I'm currently working on pyspark and I've a csv file(having a few columns among which I'll display only the date datatype columns) which when opened in Excel looks like this:
Date received Date sent to company
11/13/2014 11/13/2014
11/13/2014 11/13/2014
11/13/2014 11/13/2014
11/13/2014 11/13/2014
12-11-2014 11/13/2014
12-11-2014 11/13/2014
12-11-2014 11/13/2014
12-11-2014 11-12-2014
12-11-2014 11-12-2014
12-11-2014 11-12-2014
12-11-2014 11-12-2014
12-11-2014 11-12-2014
12-11-2014 11-12-2014
12-11-2014 11-12-2014
12-11-2014 11-12-2014
12-11-2014 11-12-2014
12-11-2014 11-12-2014
12-11-2014 11-12-2014
Here is the screenshot for more clear understanding
As you can see I've used this csv file for my pyspark but I really want to have the date columns in one particular format say: "dd-mm-yyyy".

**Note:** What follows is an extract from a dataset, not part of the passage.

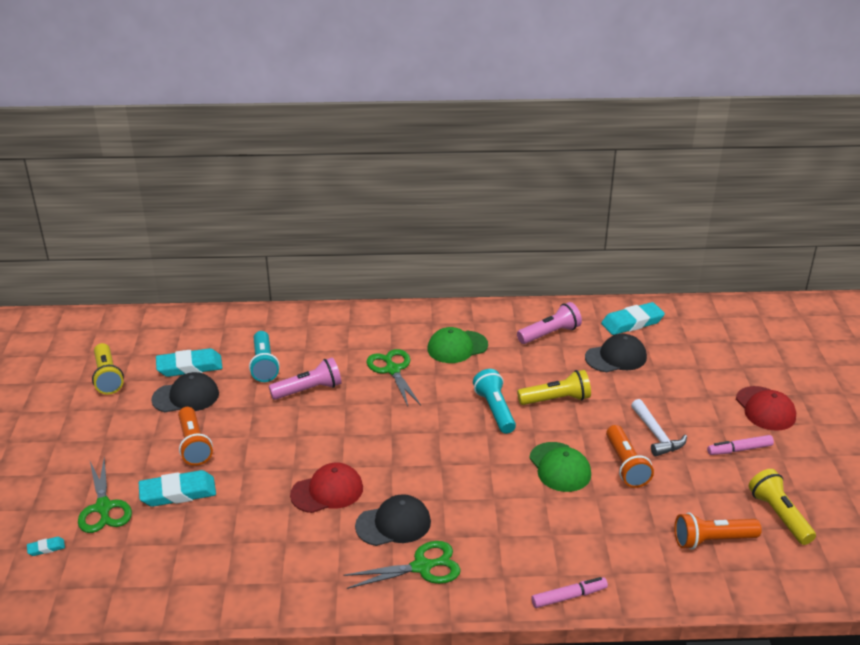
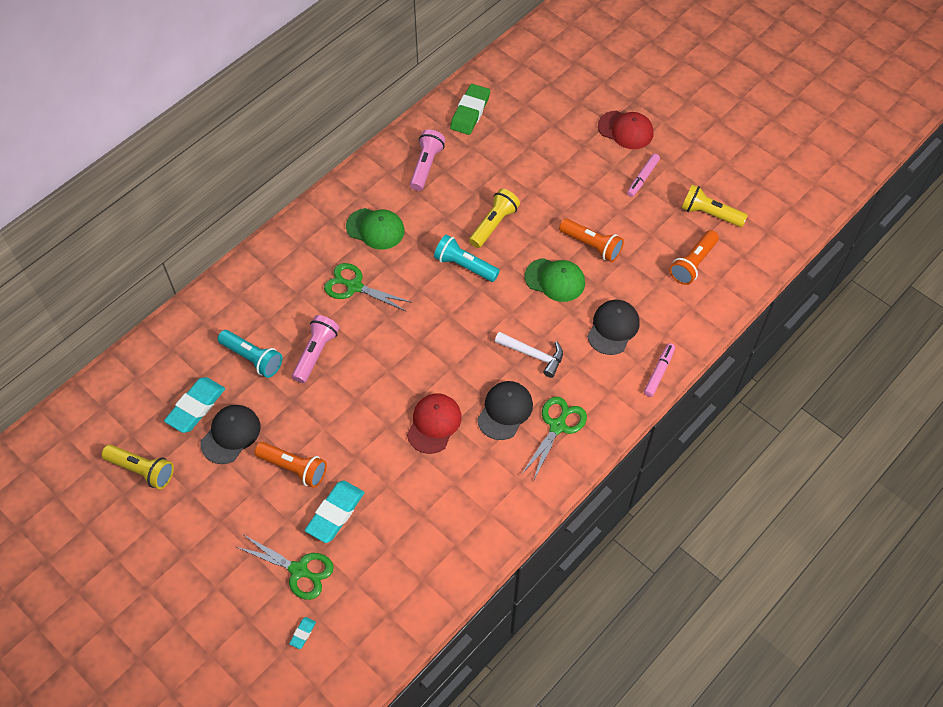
camera: 45 degrees left, 25 degrees up
(457, 347) = (375, 229): green cap -> green cap turned 90 degrees counterclockwise
(616, 357) = (492, 154): black cap -> black cap (613, 328)
(632, 322) = (470, 112): turquoise eraser -> green eraser
(656, 435) = (584, 205): white hammer -> white hammer (533, 355)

Can somebody help me with it?!
Although I've tried:
df.select(col("Date_received"),to_date(col("Date_received"),"dd-MM-yyyy").alias("date")) \
.show()
Which gives the following ouput:
+-------------+----------+
|Date_received| date|
+-------------+----------+
| 11/13/2014| null|
| 11/13/2014| null|
| 11/13/2014| null|
| 11/13/2014| null|
| 12-11-2014|2014-11-12|
| 12-11-2014|2014-11-12|
| 12-11-2014|2014-11-12|
| 12-11-2014|2014-11-12|
| 12-11-2014|2014-11-12|
| 12-11-2014|2014-11-12|
| 12-11-2014|2014-11-12|
| 12-11-2014|2014-11-12|
| 12-11-2014|2014-11-12|
| 12-11-2014|2014-11-12|
| 12-11-2014|2014-11-12|
| 12-11-2014|2014-11-12|
| 12-11-2014|2014-11-12|
| 12-11-2014|2014-11-12|
| 12-11-2014|2014-11-12|
| 12-11-2014|2014-11-12|
+-------------+----------+
only showing top 20 rows
Observe how the output for first 4 rows is "null". And also I'm providing "dd-mm-yyyy" then how come the output has a "yyyy-mm-dd" format?
How to tackle this problem? Coz I want to change the date_format here(to "dd-mm-yyyy").